• Текст упражнения:
Смекни!
smekni.com

Лосось без рек (стр. 24 из 63)

В 1893 году сутяга Хьюм предъявил APA иск по использованию торговой марки. Хотя дело было формально улажено в суде, оно, очевидно, осталось для Хьюма нерешенным, потому что в том же году он послал судно «Fer­ns S. Thompson» к Аляске, чтобы бросить вызов монополии APA. Его авантюра на Аляске провалилась, а APA приняло ответные меры, послав свой пароход «Thistle» на Рог, чтобы подорвать монополию Хьюма. Ведя торговлю различными товарами, арендуя сети рыбакам и заготавливая лосося, капитан «Thistle» заявлял, что река Рог открыта для любого, кто хочет ловить рыбу.

19 октября 1893 года, через несколько месяцев после того, как APA появилась на Роге, ночной пожар полностью уничтожил рыбоконсервный завод Хьюма. «Gold Beach Gazette», газета Хьюма, обвиняла в диверсии APA, но многие подозревали, что Хьюм сам совершил поджог, чтобы получить страховку. Борьба на реках Аляски и Орегона дошла до судов и даже до американского Конгресса. APA легко сохранял свое давление на рыболовство на Роге, а Хьюм, которому не удалось выиграть дело в судах, вынужден был занимать деньги, чтобы продолжать держать «Ferris S. Thompson» в водах Аляски. Наконец, 20 марта 1895 года противники внезапно уладили спор, и каждый освободил территорию другого.31

APA наверняка не был заинтересован в лососе маленькой реки на юге штата Орегон. Это была игра, шахматный матч в региональном масштабе, в котором люди пробовали «вытолкнуть» друг друга и в залах заседаний и на диких реках.32 В основе игры, поддерживая всю суперструктуру промышленности, лежало обилие лосося, свободно вылавливаемого, и, по-видимому, неистощимого, способного стерпеть злоупотребления человека и всё ещё возвращающегося каждый год миллионами в свои родные реки. Эти драмы обычно назывались рыбными войнами, но поединки в действительности шли не из-за рыбы. Они велись за власть и контроль над ресурсами - любыми ресурсами. Когда исчез лосось, его место в качестве повода войн заняли вода для ирригации, гидроэлектроэнергия, общественные пастбища или деревья. Игра, в которую играли люди, расхватывая бесхозные богатства Северо-Запада, не требовала лосося. Фактически, как только стало ясно, что защита среды обитания лосося становится помехой для индустриальной экономики, приоритет и рыбы и рыбоконсервной промышленности быстро понизили. Но эта часть истории была всё ещё на сорок лет в будущем.

• Задания:
• a. Какого числа ночной пожар полностью уничтожил рыбоконсервный завод Хьюма, согласно тексту о лососе?
• b. Продублируйте фрагмент текста о лососе от слов «В 1893 году» до слов «хочет ловить рыбу.» включительно.

• Исходные данные:
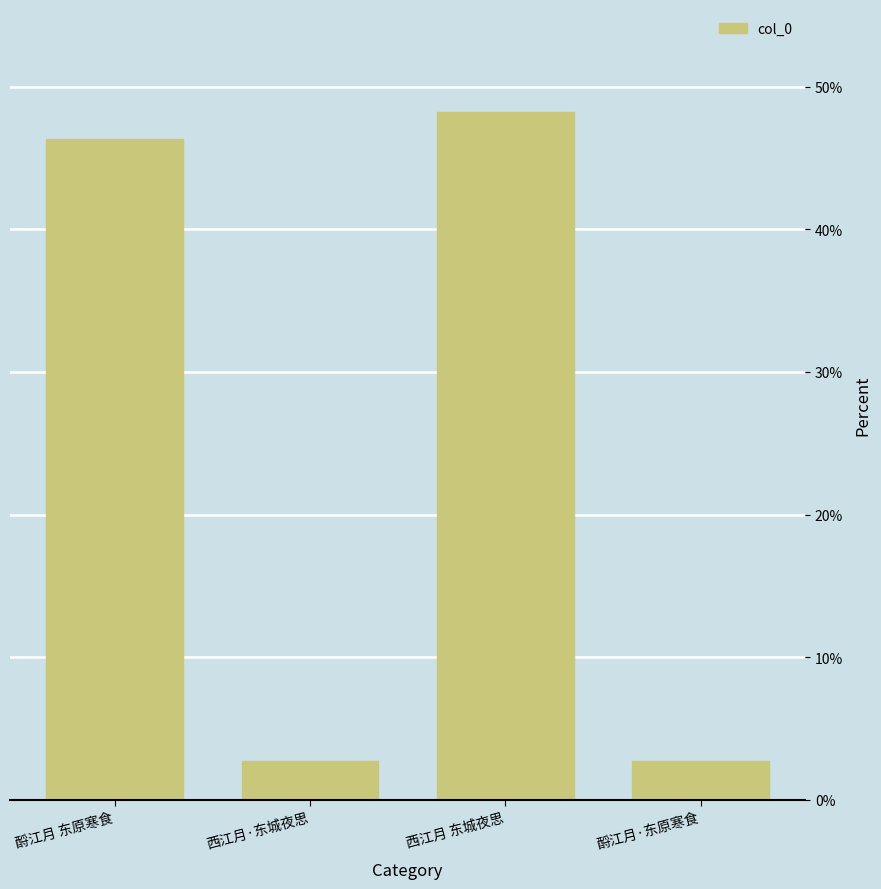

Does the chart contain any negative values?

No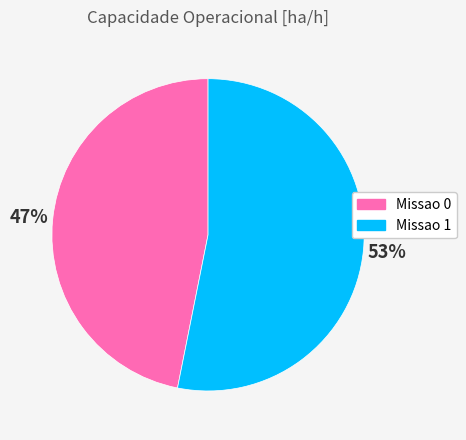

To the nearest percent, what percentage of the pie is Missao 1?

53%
---
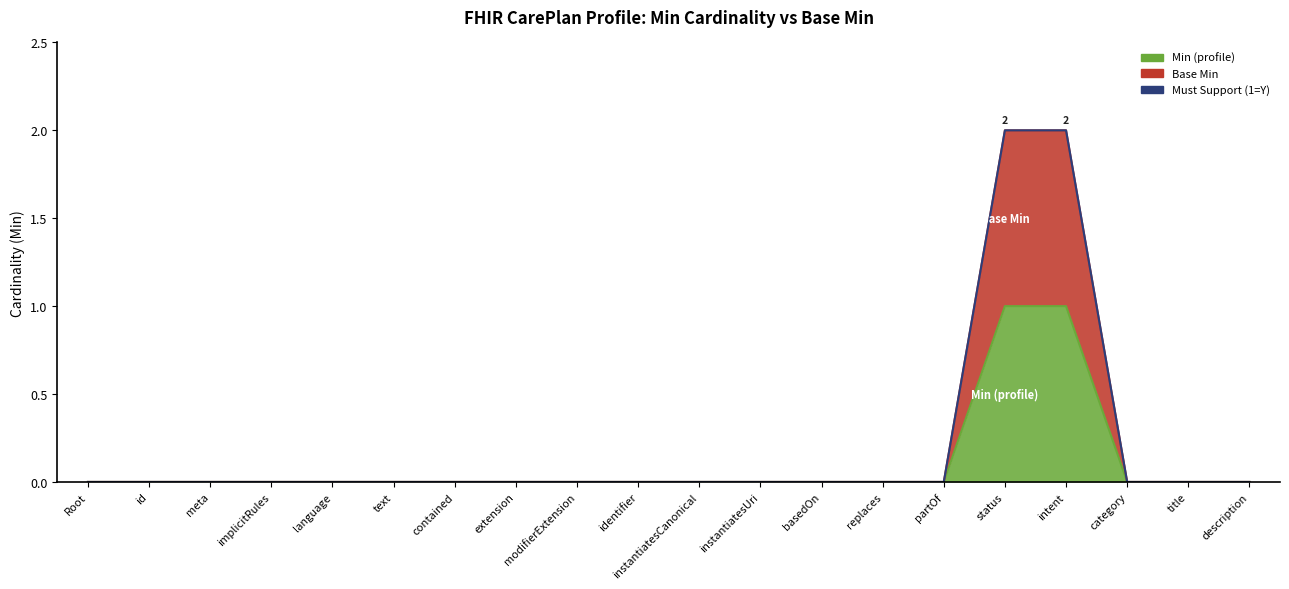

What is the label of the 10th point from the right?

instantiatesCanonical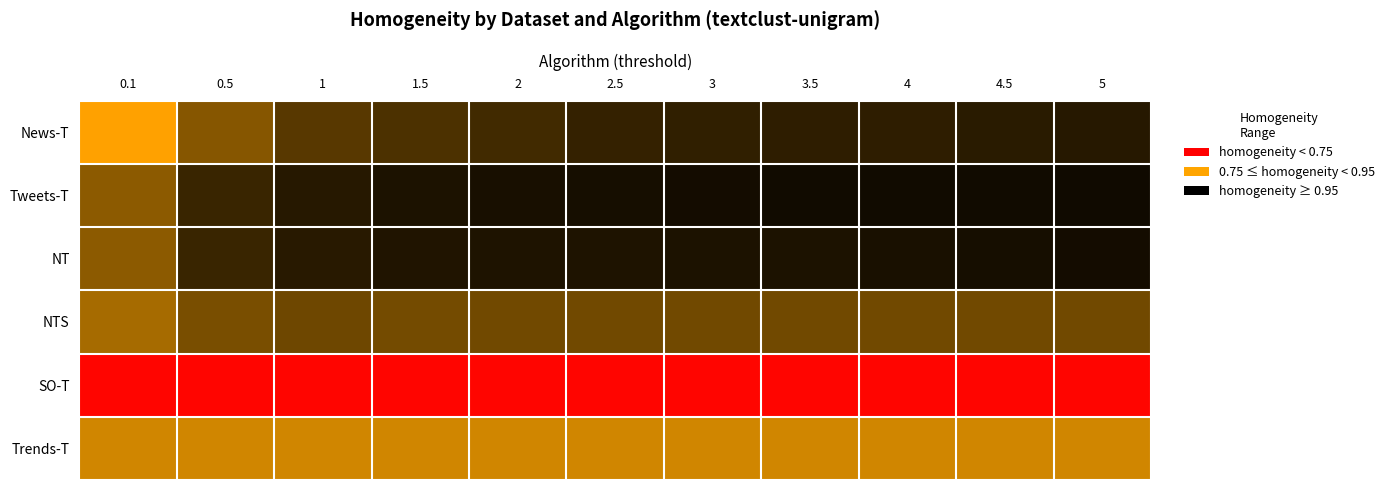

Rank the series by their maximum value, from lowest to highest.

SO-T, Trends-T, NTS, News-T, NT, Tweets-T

• Ответы к заданиям:
• a. 19 октября 1893 года.

• b.
В 1893 году сутяга Хьюм предъявил APA иск по использованию торговой марки. Хотя дело было формально улажено в суде, оно, очевидно, осталось для Хьюма нерешенным, потому что в том же году он послал судно «Fer­ns S. Thompson» к Аляске, чтобы бросить вызов монополии APA. Его авантюра на Аляске провалилась, а APA приняло ответные меры, послав свой пароход «Thistle» на Рог, чтобы подорвать монополию Хьюма. Ведя торговлю различными товарами, арендуя сети рыбакам и заготавливая лосося, капитан «Thistle» заявлял, что река Рог открыта для любого, кто хочет ловить рыбу.